Human Factors: Fear Fades, Habits Stick
Why is adherence so difficult? Partly, fear fades. During COVID-19’s early surge, “everybody paid attention to all the details,” Mady said. “When the pandemic was declared over, we’re back to business, and everyone is not paying attention.” Woodall put it starkly: “Easy times breed soft minds.” The public doesn’t grasp the day-to-day reality of antimicrobial resistance; absent a crisis, risk feels abstract.
Training gaps also matter. “Medical schooling doesn’t address infection prevention in a manner it should,” Woodall argued. Clinicians know how to assess a patient’s infection, “but not the small things like dwell time.” “You get people from [gastrointestinal] or [genitourinary], where they're using a lot of scopes and instruments. They understand the disinfection portion and sterilization a lot more than some of the other areas that have to kind of speed through what they're doing just to get things turned over.”
The group returned repeatedly to muscle memory—a concept Graves illustrated with his daughter’s volleyball team. “They practice and practice, so they know instinctively what to do in a game,” he said. “We try to do that with hand hygiene. We need the same for stethoscope hygiene.”
Beyond the Walls: Culture, Trust, and Early Education
For sustainable change, the panel returned to the topic of culture. “It comes down to building a culture of trust,” Woodall said. It must be trust that infection prevention guidance protects patients, staff, and families. “infection prevention doesn’t stop at the hospital walls. It continues into the community.”
Mady argued for starting far earlier than orientation: “To build a pianist, you start early. The same with infection prevention.” She envisions incorporating age-appropriate concepts into K-12 education and establishing dedicated courses in nursing and medical schools. “By hearing it over and over and practicing it, we will end up making a change in the culture.”
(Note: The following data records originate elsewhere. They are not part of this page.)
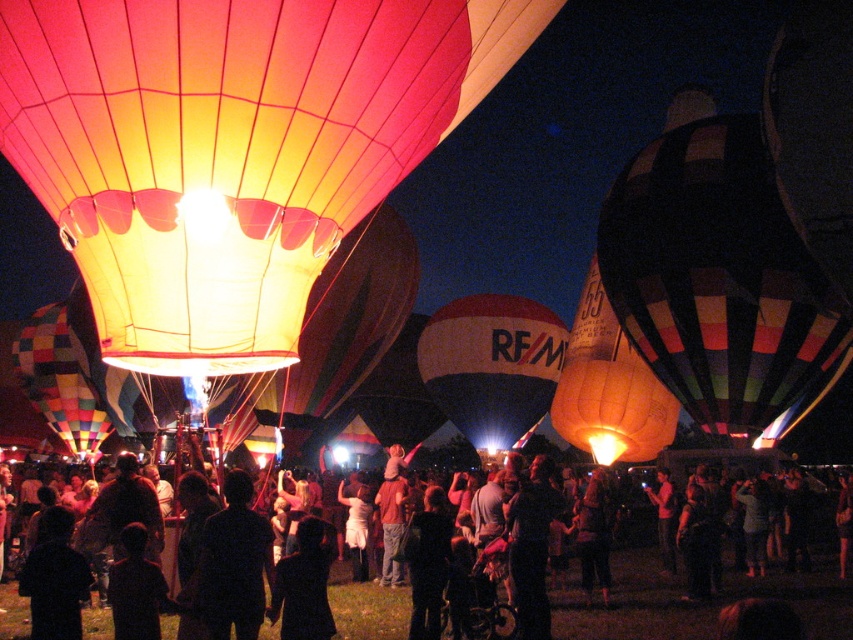
Question: Which object is farther from the camera taking this photo?

Choices:
 (A) dark fabric coat at center
 (B) multicolored striped hot air balloon at center
 (C) matte black crowd at center

Answer: (B)

Question: Which point is closer to the camera?

Choices:
 (A) (674, 596)
 (B) (328, 634)
 (C) (512, 352)

Answer: (B)

Question: Is matte black crowd at center to the left of multicolored striped hot air balloon at center from the viewer's perspective?

Choices:
 (A) no
 (B) yes

Answer: (B)

Question: In this image, where is multicolored striped fabric hot air balloon at right located relative to multicolored striped hot air balloon at center?

Choices:
 (A) right
 (B) left

Answer: (A)

Question: Which object is closer to the camera taking this photo?

Choices:
 (A) multicolored striped hot air balloon at center
 (B) white and red striped balloon at center
 (C) matte black crowd at center
 (D) multicolored striped fabric hot air balloon at right

Answer: (C)

Question: Is multicolored striped fabric hot air balloon at right in front of multicolored striped hot air balloon at center?

Choices:
 (A) no
 (B) yes

Answer: (B)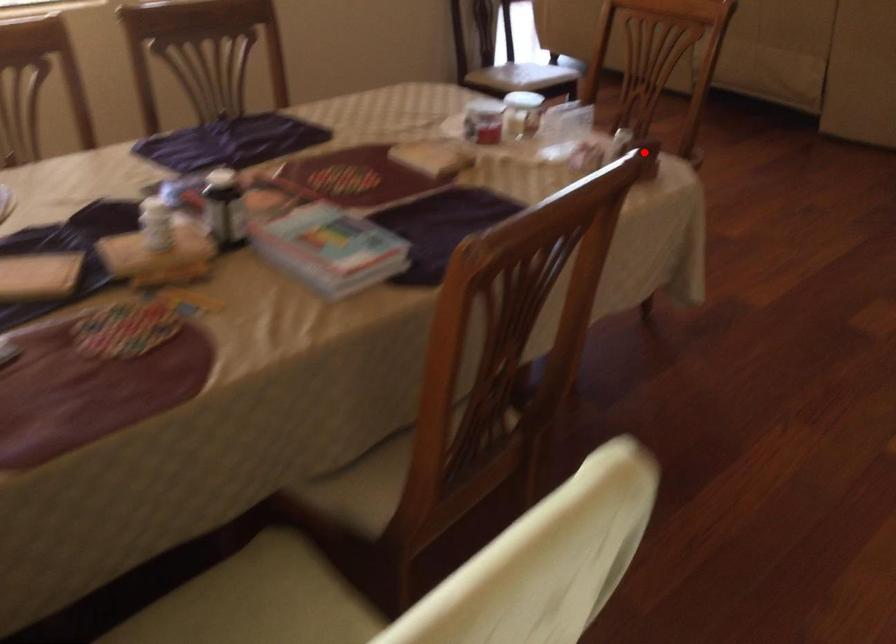
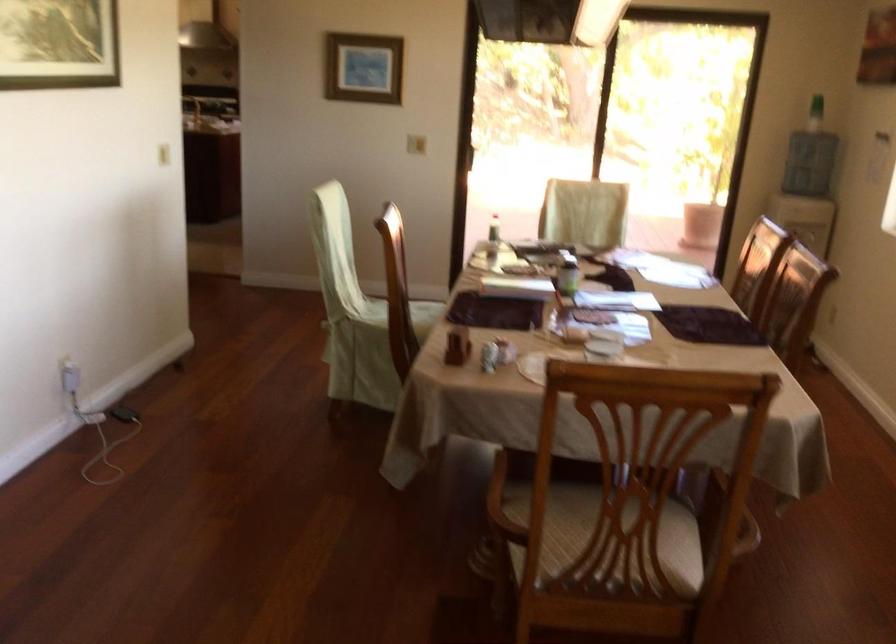
The point at the highlighted location is marked in the first image. Where is the corresponding point in the second image?

(458, 345)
Graves framed the destination succinctly: “Do the right thing when no one’s looking.” That means aligning stethoscope hygiene with the “high reliability organization” pillars many hospitals espouse—preoccupation with failure, sensitivity to operations, and commitment to resilience.
The Bow on It
Stethoscopes will always be in the pockets of health care workers, around their necks, and on their patients. The question is whether policies, products, and habits will catch up with their risk profile. The roundtable’s consensus is not to overcomplicate it: Match IFUs with available disinfectants, honor dwell times, build small routines at the right moments, make contamination visible, and foster a culture where cleaning the stethoscope is as reflexive as sanitizing hands.
Or, in Woodall’s bracing shorthand about human nature: “Easy times breed soft minds.” IPs have an antidote: steady, visible, practical habits that harden into muscle memory—one wipe, one dwell time, one patient at a time.